Krisen-Gipfel: Solidarität im Fußball erhält Risse durch Geheimtreff

10.11.2020

Frankfurt Die oft beschworene Solidarität des Profi-Fußballs in Corona-Zeiten bekommt Risse. Das von Bayern-Boss Karl-Heinz Rummenigge initiierte „G 15“-Gipfeltreffen an diesem Mittwoch am Frankfurter Flughafen ist umwölkt von Geheimniskrämerei über Themen und Ziele sowie überschattet vom Ausschluss einiger Clubs. „In Anbetracht der aktuellen Herausforderungen und im Sinne der Solidarität hätten wir uns gewünscht, dass alle Bundesligisten eingeladen werden“, sagte Frank Baumann als Sportchef von Werder Bremen dem „Kicker“.

Vier Clubs nicht dabei

Mainz 05 gehört neben dem FC Augsburg, Arminia Bielefeld und dem VfB Stuttgart zu den ausgebooteten Erstligisten. Für 05-Finanzvorstand Jan Lehmann sei dies ein „merkwürdiges Verhalten, wenn Teile der Liga ausgeschlossen“ würden, zitierte ihn die „Frankfurter Rundschau“. Das nicht genehme Quartett hatte mit einem Positionspapier zu einer Neuverteilung der TV-Gelder ab der Spielzeit 2021/22 stark angeeckt. Schließlich geht es um 4,4 Milliarden Euro aus den nationalen Medienerlösen, die bis nach Ende der Saison 2024/25 unter den 36 Proficlubs aufgeteilt werden – und zwar weniger erfolgsabhängig. So soll unter anderen an den Tabellenersten der Bundesliga höchstens nur doppelt so viel ausgeschüttet werden wie an den Tabellenletzten.

Taskforce überrascht

Die Anberaumung der wohl als geheimes Treffen geplanten Versammlung hat auch die Vertreter der Taskforce „Zukunft Fußball“, die über Konsequenzen aus den in der Pandemie offenbar gewordenen Missständen im Profifußballbetrieb berät, überrascht. „Wir haben von diesem Treffen aus der Presse erfahren“, sagte Taskforce-Mitglied Helen Breit von der Faninteressensgemeinschaft „Unsere Kurve“. Man kenne auch die Agenda und Intention dahinter nicht.

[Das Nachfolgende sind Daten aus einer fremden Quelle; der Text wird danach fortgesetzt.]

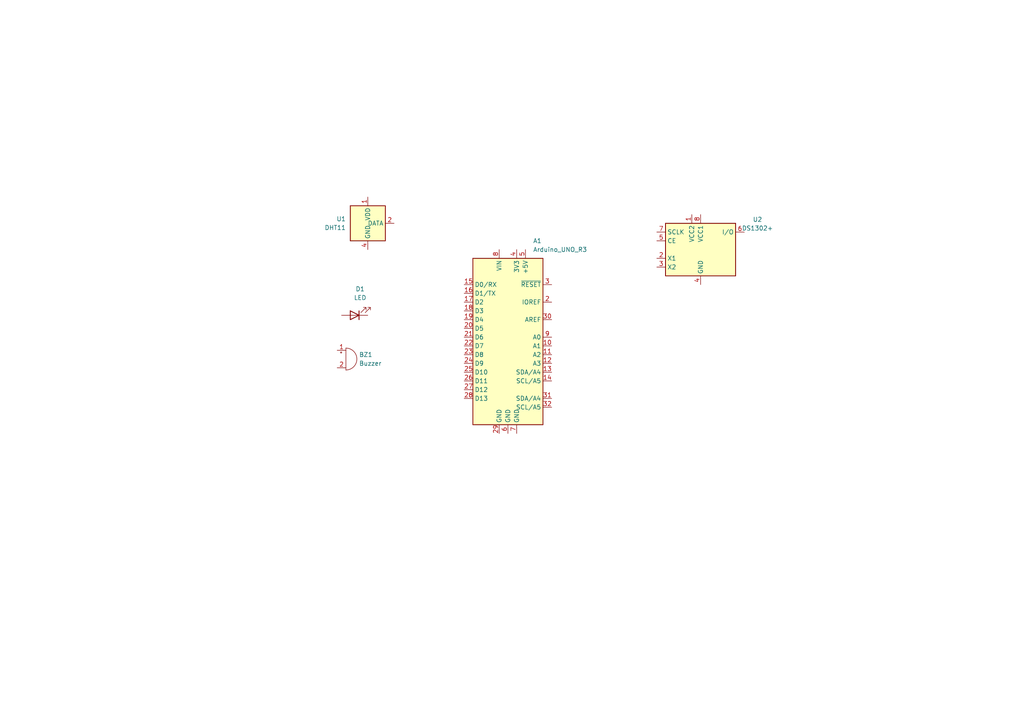
<source format=kicad_sch>
(kicad_sch (version 20230121) (generator eeschema)

  (uuid 7560033a-936b-494d-a1bc-de3f3330333c)

  (paper "A4")

  


  (symbol (lib_id "Timer_RTC:DS1302+") (at 203.2 72.39 0) (unit 1)
    (in_bom yes) (on_board yes) (dnp no) (fields_autoplaced)
    (uuid 02a76cfa-a164-4056-9210-a7f222ccc42d)
    (property "Reference" "U2" (at 219.71 63.6621 0)
      (effects (font (size 1.27 1.27)))
    )
    (property "Value" "DS1302+" (at 219.71 66.2021 0)
      (effects (font (size 1.27 1.27)))
    )
    (property "Footprint" "Package_DIP:DIP-8_W7.62mm" (at 203.2 85.09 0)
      (effects (font (size 1.27 1.27)) hide)
    )
    (property "Datasheet" "https://datasheets.maximintegrated.com/en/ds/DS1302.pdf" (at 203.2 77.47 0)
      (effects (font (size 1.27 1.27)) hide)
    )
    (pin "7" (uuid 12a03d7d-5c60-4ab2-ab85-13062e98a542))
    (pin "3" (uuid 26156d40-e1bf-4c53-a6b4-8632220be537))
    (pin "4" (uuid cae75e02-86bf-4473-a821-d18ae6fcf2ad))
    (pin "5" (uuid c6f5eb7d-ec70-4ddf-b104-caee6db0ced2))
    (pin "8" (uuid 1b8de880-f093-41fd-8950-027cfaa8f6f1))
    (pin "2" (uuid 5087aaab-185d-40cb-a9c6-46cf42a62a1d))
    (pin "6" (uuid cc768899-48eb-427a-aee1-0d6105283ca3))
    (pin "1" (uuid ffff1960-1cad-4d9a-add8-6eba8479055b))
    (instances
      (project "intento_esquematico"
        (path "/7560033a-936b-494d-a1bc-de3f3330333c"
          (reference "U2") (unit 1)
        )
      )
    )
  )

  (symbol (lib_id "Device:LED") (at 102.87 91.44 180) (unit 1)
    (in_bom yes) (on_board yes) (dnp no) (fields_autoplaced)
    (uuid 64819d82-cd2c-40e0-862c-92cf465efc2a)
    (property "Reference" "D1" (at 104.4575 83.82 0)
      (effects (font (size 1.27 1.27)))
    )
    (property "Value" "LED" (at 104.4575 86.36 0)
      (effects (font (size 1.27 1.27)))
    )
    (property "Footprint" "" (at 102.87 91.44 0)
      (effects (font (size 1.27 1.27)) hide)
    )
    (property "Datasheet" "~" (at 102.87 91.44 0)
      (effects (font (size 1.27 1.27)) hide)
    )
    (pin "1" (uuid f584fc5c-187e-40d0-a4de-1fdd3bbe8ba1))
    (pin "2" (uuid b21e6746-1f0e-449d-8a17-6373972a09a1))
    (instances
      (project "intento_esquematico"
        (path "/7560033a-936b-494d-a1bc-de3f3330333c"
          (reference "D1") (unit 1)
        )
      )
    )
  )

  (symbol (lib_id "Sensor:DHT11") (at 106.68 64.77 0) (unit 1)
    (in_bom yes) (on_board yes) (dnp no) (fields_autoplaced)
    (uuid b8105df9-808d-4051-b609-a7edb07f3a00)
    (property "Reference" "U1" (at 100.33 63.5 0)
      (effects (font (size 1.27 1.27)) (justify right))
    )
    (property "Value" "DHT11" (at 100.33 66.04 0)
      (effects (font (size 1.27 1.27)) (justify right))
    )
    (property "Footprint" "Sensor:Aosong_DHT11_5.5x12.0_P2.54mm" (at 106.68 74.93 0)
      (effects (font (size 1.27 1.27)) hide)
    )
    (property "Datasheet" "http://akizukidenshi.com/download/ds/aosong/DHT11.pdf" (at 110.49 58.42 0)
      (effects (font (size 1.27 1.27)) hide)
    )
    (pin "2" (uuid a6bd8356-cfb3-4a69-beed-c34a917efed0))
    (pin "1" (uuid b4c1540f-185d-466e-ac26-6c30d248b5bb))
    (pin "3" (uuid bb2a2a2f-bda6-41f7-a001-3d471693a6d7))
    (pin "4" (uuid b9c7e80f-4c92-4453-94d8-939502eb42db))
    (instances
      (project "intento_esquematico"
        (path "/7560033a-936b-494d-a1bc-de3f3330333c"
          (reference "U1") (unit 1)
        )
      )
    )
  )

  (symbol (lib_id "MCU_Module:Arduino_UNO_R3") (at 147.32 97.79 0) (unit 1)
    (in_bom yes) (on_board yes) (dnp no) (fields_autoplaced)
    (uuid d1a4c14f-dd1c-4fbb-8f88-69e45b774756)
    (property "Reference" "A1" (at 154.5941 69.85 0)
      (effects (font (size 1.27 1.27)) (justify left))
    )
    (property "Value" "Arduino_UNO_R3" (at 154.5941 72.39 0)
      (effects (font (size 1.27 1.27)) (justify left))
    )
    (property "Footprint" "Module:Arduino_UNO_R3" (at 147.32 97.79 0)
      (effects (font (size 1.27 1.27) italic) hide)
    )
    (property "Datasheet" "https://www.arduino.cc/en/Main/arduinoBoardUno" (at 147.32 97.79 0)
      (effects (font (size 1.27 1.27)) hide)
    )
    (pin "18" (uuid 90e3b2df-7e5d-4c5f-8306-9ced36cdfbfd))
    (pin "27" (uuid 5ee6de20-1429-4aba-b707-5d48e9850b15))
    (pin "26" (uuid 9228944e-ec33-4657-ae21-d7fa8737af69))
    (pin "4" (uuid 6d860e52-a441-497c-862f-64d71c2a247f))
    (pin "5" (uuid 2a44fc76-69b3-4ef2-881f-eeb01c4cab72))
    (pin "14" (uuid 8d4fe3af-b8fc-4b2b-aa81-ee8b9c350b86))
    (pin "25" (uuid ac1e32d8-5a53-4671-b252-8dedf475b583))
    (pin "7" (uuid d5d92247-f008-4e8d-89a0-3b1ce09ba287))
    (pin "15" (uuid a3402da0-30fc-439b-bc12-198cbfee0a91))
    (pin "1" (uuid cfcb63d9-5b6a-4b3e-bb98-f9ae8107b619))
    (pin "3" (uuid 86a74ddd-5938-4543-ab01-c2f24c831e23))
    (pin "32" (uuid 44391824-9aa2-4dcb-92d4-4c717660fa46))
    (pin "12" (uuid 69a69249-af22-44da-9b18-199bcba59a03))
    (pin "21" (uuid c39cf631-3639-4a39-97ad-f44add56f43a))
    (pin "10" (uuid 6794076a-6cb8-420a-b24a-c78723bd3668))
    (pin "29" (uuid 1a23529a-38b3-4f98-bb3b-1dc2971ee54a))
    (pin "6" (uuid 43bfbea6-419d-401a-a96d-10b9a0b6fc33))
    (pin "23" (uuid eec86c5d-b362-49fb-b9b1-74f97f3fc9de))
    (pin "19" (uuid 5c447518-5f4a-489a-9996-79a1220d8f45))
    (pin "16" (uuid b54b82ff-e84d-4d23-b5c9-51d39c74d5b2))
    (pin "22" (uuid 65bd9131-acad-45a8-b6ca-f26d6f4b3555))
    (pin "13" (uuid 3c616958-00a0-4503-8ecb-512d6bef1552))
    (pin "17" (uuid 62f00db5-62b7-462d-84b0-b3302430dc34))
    (pin "2" (uuid 5e62f187-30c8-48e2-9bf4-c4148e8e7e28))
    (pin "20" (uuid 26c4d1b2-d12e-4e69-8e98-202bf8904e96))
    (pin "30" (uuid 7bfba43a-ca31-48d3-a20e-2f93a797615c))
    (pin "31" (uuid 5f111277-f13b-480c-8d8b-06981f600bbb))
    (pin "11" (uuid 6a1a8889-4ca5-4242-9d00-7fd68cbc31af))
    (pin "24" (uuid b272e62d-dfe1-47fa-8d5d-d7a6b03e439d))
    (pin "9" (uuid 417961b4-9736-4655-bffb-163f9145e451))
    (pin "8" (uuid 1c6f9257-9173-45e0-b7f4-bb47059021e9))
    (pin "28" (uuid 0f523aa4-413c-40fe-ae39-c50b377f4f67))
    (instances
      (project "intento_esquematico"
        (path "/7560033a-936b-494d-a1bc-de3f3330333c"
          (reference "A1") (unit 1)
        )
      )
    )
  )

  (symbol (lib_id "Device:Buzzer") (at 100.33 104.14 0) (unit 1)
    (in_bom yes) (on_board yes) (dnp no) (fields_autoplaced)
    (uuid ecd3963d-2813-49cf-ad09-0503ef3df772)
    (property "Reference" "BZ1" (at 104.14 102.87 0)
      (effects (font (size 1.27 1.27)) (justify left))
    )
    (property "Value" "Buzzer" (at 104.14 105.41 0)
      (effects (font (size 1.27 1.27)) (justify left))
    )
    (property "Footprint" "" (at 99.695 101.6 90)
      (effects (font (size 1.27 1.27)) hide)
    )
    (property "Datasheet" "~" (at 99.695 101.6 90)
      (effects (font (size 1.27 1.27)) hide)
    )
    (pin "1" (uuid ff0596fd-84e7-4571-aa86-b1203d7b5998))
    (pin "2" (uuid fb713e02-e6de-4ae9-ae69-70ebfceb1f4e))
    (instances
      (project "intento_esquematico"
        (path "/7560033a-936b-494d-a1bc-de3f3330333c"
          (reference "BZ1") (unit 1)
        )
      )
    )
  )

  (sheet_instances
    (path "/" (page "1"))
  )
)

</source>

„Hier sehen wir die Initiatoren in der Pflicht, Aufklärung zu betreiben – Überschneidungen mit der Taskforce müssen transparent gemacht werden“, forderte sie. „Für uns Fans ist klar: Wir brauchen eine deutlich gleichmäßigere Verteilung der TV-Gelder und grundlegende Reformen für einen nachhaltigen und basisnahen Profifußball.“

Bayer Leverkusens Club-Chef sieht abgesehen von den TV-Geldern eine Reihe „sehr bedeutender Themen für die Verantwortlichen innerhalb der Liga“, sagte Fernando Carro und betonte: „Dialog ist wichtig, eine größtmögliche Einigkeit auch. Dazu wollen wir als Bayer 04 beitragen und haben das richtungsweisende Treffen mit vorangetrieben.“ Nicht eingeladen wurden die Deutsche Fußball Liga und der Deutsche Fußball-Bund.

Krisenthemen

Der ausgewählte „Frankfurter Kreis“ wird sich nicht nur mit monetären Problemen beschäftigen, sondern auch mit anderen Zukunfts- und Krisenthemen. Es dürfte um das Vorgehen in der Corona-Krise ebenso gehen wie um die aktuelle Situation beim DFB inklusive dem Konflikt zwischen Präsident Fritz Keller und Generalsekretär Friedrich Curtius. Ein Topthema wird wohl auch der für Ende Juni 2022 angekündigte Rückzug von DFL-Chef Christian Seifert und die Suche eines Nachfolgers werden.